Monday, January 7, 2013

Random Tuesday Thoughts - Not A Football Kind of Gal

It's another edition of Random Tuesday Thoughts.  If you'd like to participate, link up at Stacy Uncorked.
My son, Adam, has strep throat.  He's been laying around the house, lethargic.  I hate to see my kids sick.
I ripped out my hubby's nipple ring the other day.  Bent that steel rod straight with a loop from the back of my pants.  I thought he was going to pee himself or clock me, one or the other. 
Last week me and Jason met up with a couple of friends at a sports bar and grill to watch the Packers vs.

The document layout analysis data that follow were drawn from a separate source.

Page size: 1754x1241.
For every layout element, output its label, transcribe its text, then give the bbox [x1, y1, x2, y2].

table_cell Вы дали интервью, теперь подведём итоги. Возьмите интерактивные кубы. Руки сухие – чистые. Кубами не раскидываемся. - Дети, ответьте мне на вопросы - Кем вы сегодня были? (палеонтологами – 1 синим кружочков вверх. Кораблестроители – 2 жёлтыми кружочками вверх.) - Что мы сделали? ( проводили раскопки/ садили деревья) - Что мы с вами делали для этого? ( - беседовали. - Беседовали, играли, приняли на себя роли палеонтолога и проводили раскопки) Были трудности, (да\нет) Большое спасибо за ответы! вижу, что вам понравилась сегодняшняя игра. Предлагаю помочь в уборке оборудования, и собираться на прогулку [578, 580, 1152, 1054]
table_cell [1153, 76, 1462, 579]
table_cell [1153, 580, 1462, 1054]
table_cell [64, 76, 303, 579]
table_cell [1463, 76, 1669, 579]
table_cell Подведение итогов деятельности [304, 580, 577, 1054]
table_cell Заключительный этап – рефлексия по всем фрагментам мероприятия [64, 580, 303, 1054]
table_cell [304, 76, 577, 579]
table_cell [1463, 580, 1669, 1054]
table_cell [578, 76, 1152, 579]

Vikings football game.  I always knew that football really wasn't my thing but it was confirmed that night.  I just can't get into the sport.  No matter how hard I try, I just can't understand the rules and terms.  The only football game I'll be watching from here on out is the Super Bowl, and that's for the commercials and halftime show.
New Year's Eve was pretty uneventful for me.  I attended a garage party at a friend's house.  I was home by 11:30 pm and in bed by 12:15.  Regardless, it's always a good time with friends involved.

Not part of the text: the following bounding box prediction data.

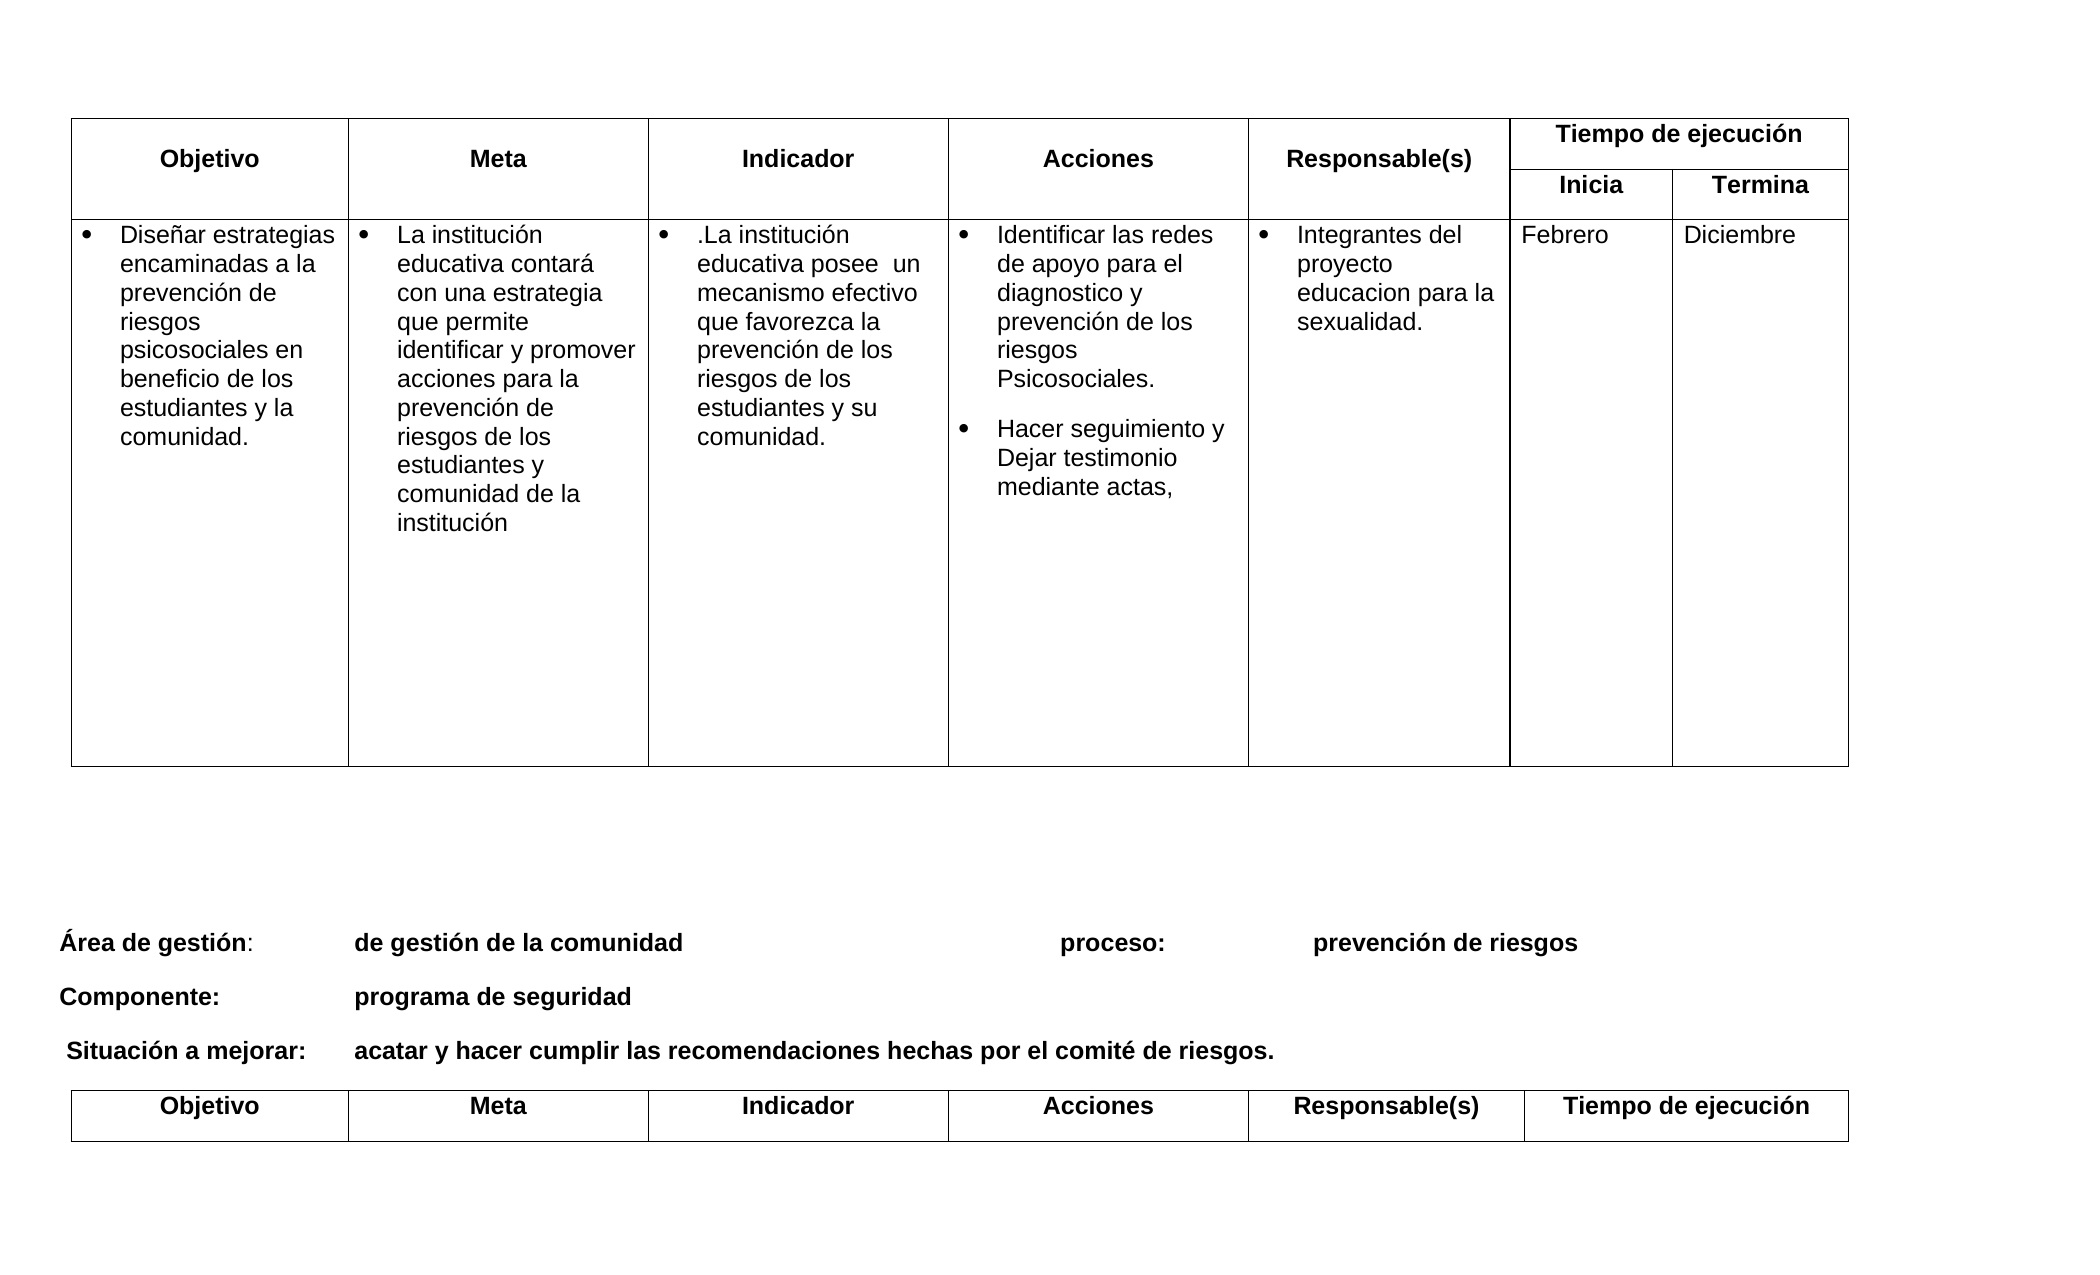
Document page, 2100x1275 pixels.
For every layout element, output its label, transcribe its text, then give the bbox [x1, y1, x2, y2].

text Área de gestión: de gestión de la comunidad proceso: prevención de riesgos [59, 928, 2025, 957]
table_header Objetivo [72, 1091, 348, 1141]
table_header Acciones [949, 1091, 1248, 1141]
table_header Meta [349, 119, 648, 219]
table_cell Integrantes del proyecto educacion para la sexualidad. [1249, 220, 1509, 766]
table_header Objetivo [72, 119, 348, 219]
text Componente: programa de seguridad [59, 982, 2025, 1011]
table_header Tiempo de ejecución [1525, 1091, 1848, 1141]
table_header Indicador [649, 119, 948, 219]
table_cell Identificar las redes de apoyo para el diagnostico y prevención de los riesgos Psicosociales. Hacer seguimiento y Dejar testimonio mediante actas, [949, 220, 1248, 766]
table_header Tiempo de ejecución [1511, 119, 1848, 169]
table_cell Diciembre [1673, 220, 1848, 766]
table_header Responsable(s) [1249, 119, 1509, 219]
table_header Responsable(s) [1249, 1091, 1524, 1141]
text Situación a mejorar: acatar y hacer cumplir las recomendaciones hechas por el comité de riesgos. [59, 1036, 2025, 1065]
table_cell Diseñar estrategias encaminadas a la prevención de riesgos psicosociales en beneficio de los estudiantes y la comunidad. [72, 220, 348, 766]
table_cell Inicia [1511, 170, 1672, 219]
table_header Acciones [949, 119, 1248, 219]
table_header Meta [349, 1091, 648, 1141]
table_header Indicador [649, 1091, 948, 1141]
table_cell Febrero [1511, 220, 1672, 766]
table_cell La institución educativa contará con una estrategia que permite identificar y promover acciones para la prevención de riesgos de los estudiantes y comunidad de la institución [349, 220, 648, 766]
table_cell .La institución educativa posee un mecanismo efectivo que favorezca la prevención de los riesgos de los estudiantes y su comunidad. [649, 220, 948, 766]
table_cell Termina [1673, 170, 1848, 219]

Jager - my adult beverage of choice
Me and two of my besties on New Year's Eve
I ate duck for the first time the other day.  I slow cooked it with onions and barbecue sauce and it turned out a lot like pulled pork.  I did fine with it until I chomped on a hard piece.  Visions of innards danced through my head and I about lost my mind.  Come to find out, it was a buckshot from where the bird got hit.  Who knew I was going to have to dodge bullets when eating my meat?!
The first day of school after Christmas vacation, my son came home to tell me they practiced a Code Red drill.  All students had to practice what steps they'd take in case of a school shooting or massacre.  Back in my day, we had fire drills and halfheartedly paid attention.  It's a sad, sad thing when new drills have to be added to keep from being killed.  What struck me the most when Adam was telling me about the drill is that all the students paid attention and did as they were told.  There was no fiddlefarting around.  The kids knew the seriousness of the situation and didn't give the teachers any grief.  I was also struck in the heart when Adam said the teachers were telling their students that they would sacrifice their lives and do everything to save the kids if they ever needed to. 

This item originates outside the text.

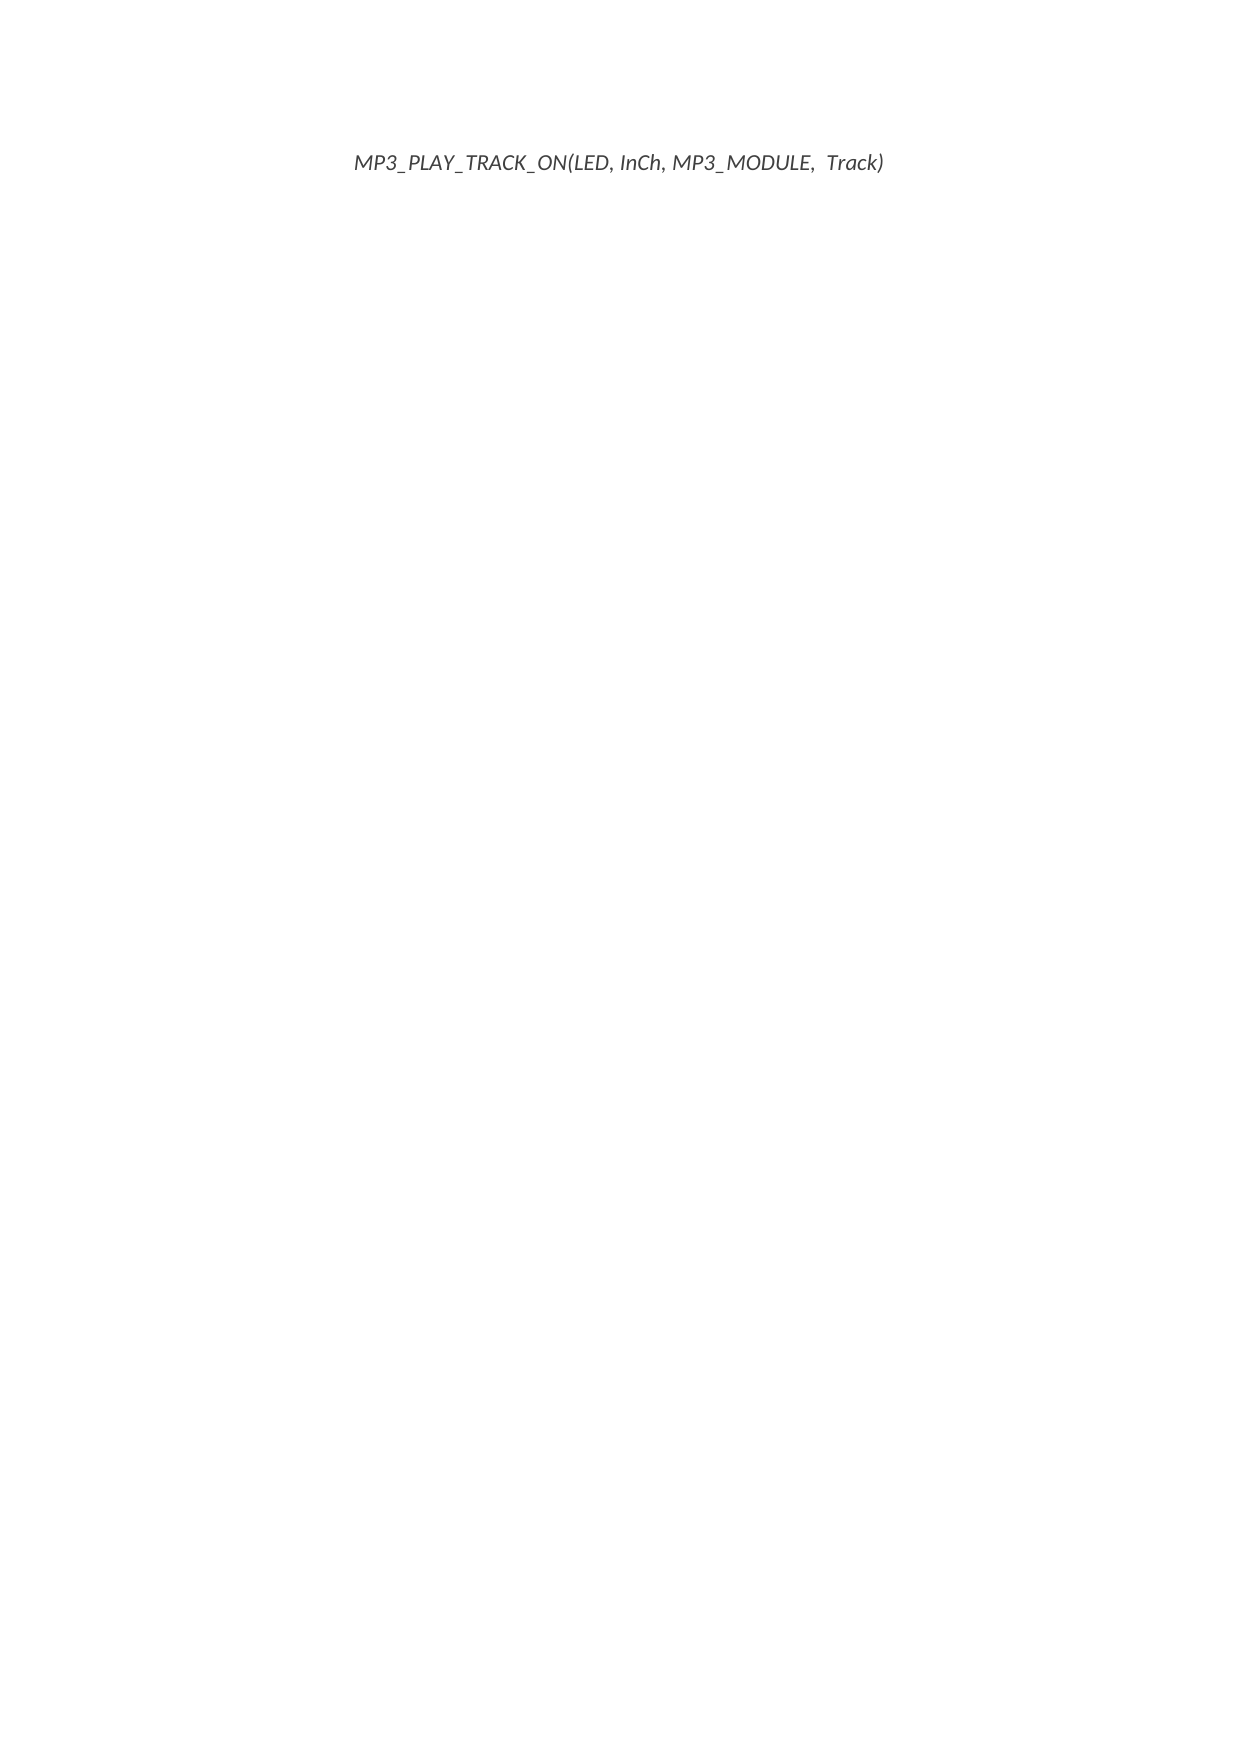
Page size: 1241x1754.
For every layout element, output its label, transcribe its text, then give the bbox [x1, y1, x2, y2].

text MP3_PLAY_TRACK_ON(LED, InCh, MP3_MODULE, Track) [238, 148, 1003, 176]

After the conversation I was a mix of emotions.  I was pissed that my child, or any other kid, has to practice a drill such as this.  I was angry that we're in a world that this type of thing has to be practiced or on a kid's mind.  I was grateful to the teachers who said they'd be the heroes if they had to.  I was elated that the students were conscientious of the seriousness of the drill and did what they were told.  I was grieved for the parents who lost their children in Connecticut.  I was joyed that I can still hug my children and tell them I love them.
This is the recent conversation that I had with my 18 yoa daughter when I told her me and Jason were going to start taking mixed martial arts/fitness classes:

Me:  Me and Jason are going to start taking mixed martial arts and fitness classes.

Shelby:  So, are you two getting a divorce?

Me:  What does a divorce have to do with the price of tea in China?

Shelby:  When two people who've been married for a while start doing activities together like that, it's usually because there's been drama or a peak in their marriage and they're on the verge of divorce.  They then start doing all sorts of activities together.

Me:  Where did you hear of such nonsense?

Shelby:  I see it in the movies all the time.

Me:  You watch way too many movies.
Happy RTT!


Masshole Mommy said...

Ooooh, is your husband's nipple ok? Yikes.

I love my krav maga classes and have been trying to get my hubby to join me, but our schedules are kind of opposite, so I don't think we'd be able to go to any classes together.

VickeC said...

my husband an I love doing activites together

gretchen said...

Ewww, that nipple ring thing gave me chills! As did the Code Red drill, but for different reasons. It really is a horror, right?

Julie Maloney said...

Ouch. I don't think I'm going to get the nipple image out of my head today, reminds me of that movie Chris Farley did, I can't think of the name but OUCH!

Julie Maloney said...

oh, I remembered. "Airheads" with Adam Sandler. Farley was a cop and he ripped it out. Ouch again :)

Liz @ A Nut in a Nutshell said...

OH my gosh with that buckshot! Who would have figured that might happen?

DysFUNctional Mom said...

OK I went from flinching about the nipple ring, to tearing up about the Code Red stuff, to laughing about your daughter's response!
Nice to end on a laugh ;-)

Alexis AKA MOM said...

OH lord dodging a bullet ... hehe. That so would happen to me!